DATA:
--- START ---
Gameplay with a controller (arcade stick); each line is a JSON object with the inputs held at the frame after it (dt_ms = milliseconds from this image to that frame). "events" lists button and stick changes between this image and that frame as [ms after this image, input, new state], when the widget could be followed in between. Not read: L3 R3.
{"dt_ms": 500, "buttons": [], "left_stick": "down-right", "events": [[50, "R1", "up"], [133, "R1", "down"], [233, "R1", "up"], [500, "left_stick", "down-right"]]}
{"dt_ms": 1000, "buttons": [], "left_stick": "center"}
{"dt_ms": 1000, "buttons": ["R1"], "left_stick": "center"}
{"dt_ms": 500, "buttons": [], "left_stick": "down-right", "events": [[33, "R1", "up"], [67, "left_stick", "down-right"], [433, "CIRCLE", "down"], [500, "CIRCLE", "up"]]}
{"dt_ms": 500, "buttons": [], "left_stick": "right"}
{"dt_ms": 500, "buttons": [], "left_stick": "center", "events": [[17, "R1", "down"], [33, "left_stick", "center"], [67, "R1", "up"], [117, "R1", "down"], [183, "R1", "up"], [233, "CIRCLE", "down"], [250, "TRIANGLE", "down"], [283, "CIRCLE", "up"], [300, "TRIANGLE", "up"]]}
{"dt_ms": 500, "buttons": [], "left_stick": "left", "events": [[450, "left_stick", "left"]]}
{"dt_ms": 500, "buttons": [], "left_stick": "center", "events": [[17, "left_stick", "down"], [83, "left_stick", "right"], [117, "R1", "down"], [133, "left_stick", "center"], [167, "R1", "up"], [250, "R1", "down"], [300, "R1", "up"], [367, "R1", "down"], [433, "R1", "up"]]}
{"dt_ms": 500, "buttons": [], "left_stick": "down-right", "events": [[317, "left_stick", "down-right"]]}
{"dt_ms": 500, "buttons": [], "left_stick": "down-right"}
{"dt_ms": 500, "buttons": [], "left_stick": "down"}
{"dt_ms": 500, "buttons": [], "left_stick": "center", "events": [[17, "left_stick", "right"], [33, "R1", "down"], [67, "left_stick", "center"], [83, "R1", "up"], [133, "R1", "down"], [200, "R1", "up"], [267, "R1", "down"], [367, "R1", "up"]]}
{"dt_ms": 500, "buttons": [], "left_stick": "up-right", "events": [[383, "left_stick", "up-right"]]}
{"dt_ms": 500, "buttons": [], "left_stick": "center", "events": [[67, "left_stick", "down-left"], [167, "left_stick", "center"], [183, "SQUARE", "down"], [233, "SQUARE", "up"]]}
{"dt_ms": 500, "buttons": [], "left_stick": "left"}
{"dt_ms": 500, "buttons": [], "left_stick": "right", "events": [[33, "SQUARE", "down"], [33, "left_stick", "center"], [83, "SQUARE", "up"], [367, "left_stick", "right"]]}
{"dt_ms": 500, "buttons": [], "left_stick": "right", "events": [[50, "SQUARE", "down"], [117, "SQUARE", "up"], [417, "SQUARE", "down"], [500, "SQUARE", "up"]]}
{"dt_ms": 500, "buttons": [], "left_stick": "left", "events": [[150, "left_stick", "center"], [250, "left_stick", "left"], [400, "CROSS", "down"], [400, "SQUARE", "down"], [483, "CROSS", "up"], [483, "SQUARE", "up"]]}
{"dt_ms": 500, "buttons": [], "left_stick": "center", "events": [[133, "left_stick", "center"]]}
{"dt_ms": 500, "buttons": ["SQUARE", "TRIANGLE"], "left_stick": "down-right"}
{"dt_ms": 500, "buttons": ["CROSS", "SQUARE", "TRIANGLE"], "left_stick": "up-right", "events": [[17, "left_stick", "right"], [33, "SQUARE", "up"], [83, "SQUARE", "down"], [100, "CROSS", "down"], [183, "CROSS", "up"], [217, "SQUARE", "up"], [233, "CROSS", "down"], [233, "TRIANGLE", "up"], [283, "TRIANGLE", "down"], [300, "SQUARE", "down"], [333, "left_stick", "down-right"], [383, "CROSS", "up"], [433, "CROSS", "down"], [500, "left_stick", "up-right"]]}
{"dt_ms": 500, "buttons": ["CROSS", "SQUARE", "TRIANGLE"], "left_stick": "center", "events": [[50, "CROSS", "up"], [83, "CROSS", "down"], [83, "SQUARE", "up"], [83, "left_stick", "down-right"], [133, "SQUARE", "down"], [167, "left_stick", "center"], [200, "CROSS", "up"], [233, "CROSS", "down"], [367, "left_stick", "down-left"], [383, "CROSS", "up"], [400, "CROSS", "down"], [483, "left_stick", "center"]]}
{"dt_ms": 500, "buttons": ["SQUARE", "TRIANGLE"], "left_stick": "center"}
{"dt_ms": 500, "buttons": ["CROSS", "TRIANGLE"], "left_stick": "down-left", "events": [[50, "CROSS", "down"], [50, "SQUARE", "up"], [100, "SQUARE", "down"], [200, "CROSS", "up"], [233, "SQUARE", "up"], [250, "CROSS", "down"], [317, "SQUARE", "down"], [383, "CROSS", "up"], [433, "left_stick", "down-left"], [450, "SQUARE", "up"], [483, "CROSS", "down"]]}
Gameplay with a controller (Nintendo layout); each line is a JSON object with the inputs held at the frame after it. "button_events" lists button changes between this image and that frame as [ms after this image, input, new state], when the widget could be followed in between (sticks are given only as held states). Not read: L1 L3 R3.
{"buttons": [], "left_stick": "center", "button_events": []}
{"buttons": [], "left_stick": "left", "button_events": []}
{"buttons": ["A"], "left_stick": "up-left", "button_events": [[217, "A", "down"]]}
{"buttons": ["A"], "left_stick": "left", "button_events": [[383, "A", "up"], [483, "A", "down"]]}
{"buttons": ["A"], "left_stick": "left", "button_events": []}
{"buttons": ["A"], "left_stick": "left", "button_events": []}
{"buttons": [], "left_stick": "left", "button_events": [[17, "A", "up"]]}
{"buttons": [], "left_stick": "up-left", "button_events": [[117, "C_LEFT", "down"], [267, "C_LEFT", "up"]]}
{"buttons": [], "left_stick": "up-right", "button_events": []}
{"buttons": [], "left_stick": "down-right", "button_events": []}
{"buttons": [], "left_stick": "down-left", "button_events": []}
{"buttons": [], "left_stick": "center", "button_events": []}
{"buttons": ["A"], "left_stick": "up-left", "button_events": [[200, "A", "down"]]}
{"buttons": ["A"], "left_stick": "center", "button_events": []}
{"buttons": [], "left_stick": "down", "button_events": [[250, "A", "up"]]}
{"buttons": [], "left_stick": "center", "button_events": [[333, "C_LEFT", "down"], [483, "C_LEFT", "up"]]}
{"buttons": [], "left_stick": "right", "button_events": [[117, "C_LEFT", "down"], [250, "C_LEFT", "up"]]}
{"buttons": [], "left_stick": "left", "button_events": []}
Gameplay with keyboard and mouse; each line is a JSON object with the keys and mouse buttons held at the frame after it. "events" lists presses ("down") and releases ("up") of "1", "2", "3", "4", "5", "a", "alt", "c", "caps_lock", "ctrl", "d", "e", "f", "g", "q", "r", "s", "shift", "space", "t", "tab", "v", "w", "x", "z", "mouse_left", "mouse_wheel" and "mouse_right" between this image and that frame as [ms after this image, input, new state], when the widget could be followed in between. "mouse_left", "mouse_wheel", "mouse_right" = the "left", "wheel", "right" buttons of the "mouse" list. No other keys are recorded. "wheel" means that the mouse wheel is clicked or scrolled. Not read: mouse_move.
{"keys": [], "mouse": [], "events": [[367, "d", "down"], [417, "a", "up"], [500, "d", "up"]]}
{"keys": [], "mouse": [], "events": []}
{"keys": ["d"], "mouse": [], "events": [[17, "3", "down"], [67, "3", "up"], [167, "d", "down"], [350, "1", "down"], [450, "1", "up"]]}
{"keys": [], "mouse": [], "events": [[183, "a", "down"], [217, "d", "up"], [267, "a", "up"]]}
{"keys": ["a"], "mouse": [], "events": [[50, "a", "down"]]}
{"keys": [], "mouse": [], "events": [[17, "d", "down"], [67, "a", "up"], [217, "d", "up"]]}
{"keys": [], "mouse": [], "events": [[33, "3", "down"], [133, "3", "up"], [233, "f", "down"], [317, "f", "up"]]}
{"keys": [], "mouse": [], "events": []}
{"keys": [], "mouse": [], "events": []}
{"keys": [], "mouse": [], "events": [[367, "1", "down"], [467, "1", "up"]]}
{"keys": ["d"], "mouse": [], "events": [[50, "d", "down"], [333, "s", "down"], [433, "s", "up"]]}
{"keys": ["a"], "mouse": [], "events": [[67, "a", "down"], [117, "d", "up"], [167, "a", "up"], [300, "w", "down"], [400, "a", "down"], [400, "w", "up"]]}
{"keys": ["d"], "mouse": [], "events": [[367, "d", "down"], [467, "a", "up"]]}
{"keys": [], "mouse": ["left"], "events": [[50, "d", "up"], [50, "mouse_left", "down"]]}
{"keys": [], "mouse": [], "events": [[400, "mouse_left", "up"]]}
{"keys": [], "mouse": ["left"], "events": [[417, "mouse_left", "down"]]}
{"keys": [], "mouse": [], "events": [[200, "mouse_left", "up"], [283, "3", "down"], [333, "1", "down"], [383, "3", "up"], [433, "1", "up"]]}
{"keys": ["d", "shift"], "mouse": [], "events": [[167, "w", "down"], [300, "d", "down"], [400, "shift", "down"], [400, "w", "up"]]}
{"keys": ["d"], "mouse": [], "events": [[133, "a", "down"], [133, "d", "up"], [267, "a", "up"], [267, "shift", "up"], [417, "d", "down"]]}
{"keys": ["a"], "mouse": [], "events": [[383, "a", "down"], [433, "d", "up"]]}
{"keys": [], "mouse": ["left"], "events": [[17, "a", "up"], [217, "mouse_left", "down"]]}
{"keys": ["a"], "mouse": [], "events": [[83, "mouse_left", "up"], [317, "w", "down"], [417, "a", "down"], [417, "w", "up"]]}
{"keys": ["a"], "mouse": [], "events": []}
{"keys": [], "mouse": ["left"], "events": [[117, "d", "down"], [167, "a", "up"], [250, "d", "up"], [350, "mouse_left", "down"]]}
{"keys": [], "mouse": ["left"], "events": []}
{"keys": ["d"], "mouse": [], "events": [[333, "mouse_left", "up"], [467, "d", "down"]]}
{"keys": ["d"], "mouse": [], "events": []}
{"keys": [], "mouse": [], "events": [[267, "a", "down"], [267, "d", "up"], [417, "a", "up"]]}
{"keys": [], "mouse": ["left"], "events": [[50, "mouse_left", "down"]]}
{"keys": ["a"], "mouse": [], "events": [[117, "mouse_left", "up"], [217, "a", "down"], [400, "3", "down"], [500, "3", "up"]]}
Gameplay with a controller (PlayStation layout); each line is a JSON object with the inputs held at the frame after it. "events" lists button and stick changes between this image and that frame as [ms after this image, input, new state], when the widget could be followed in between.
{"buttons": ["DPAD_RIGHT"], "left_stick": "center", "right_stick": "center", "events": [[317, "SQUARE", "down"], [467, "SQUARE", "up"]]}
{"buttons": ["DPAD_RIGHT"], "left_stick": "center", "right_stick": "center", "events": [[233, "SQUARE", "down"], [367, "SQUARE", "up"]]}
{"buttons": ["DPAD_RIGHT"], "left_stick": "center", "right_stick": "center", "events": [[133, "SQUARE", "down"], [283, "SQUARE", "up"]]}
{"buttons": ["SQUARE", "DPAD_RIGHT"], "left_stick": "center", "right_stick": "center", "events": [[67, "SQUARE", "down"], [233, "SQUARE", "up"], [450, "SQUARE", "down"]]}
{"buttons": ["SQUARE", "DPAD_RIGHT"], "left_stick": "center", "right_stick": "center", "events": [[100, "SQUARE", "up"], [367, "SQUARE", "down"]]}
--- END ---
ACTIVITY:
After reading the material above, state how many of its lines hold the word "CIRCLE". No other output is needed.

FINAL ANSWER:
2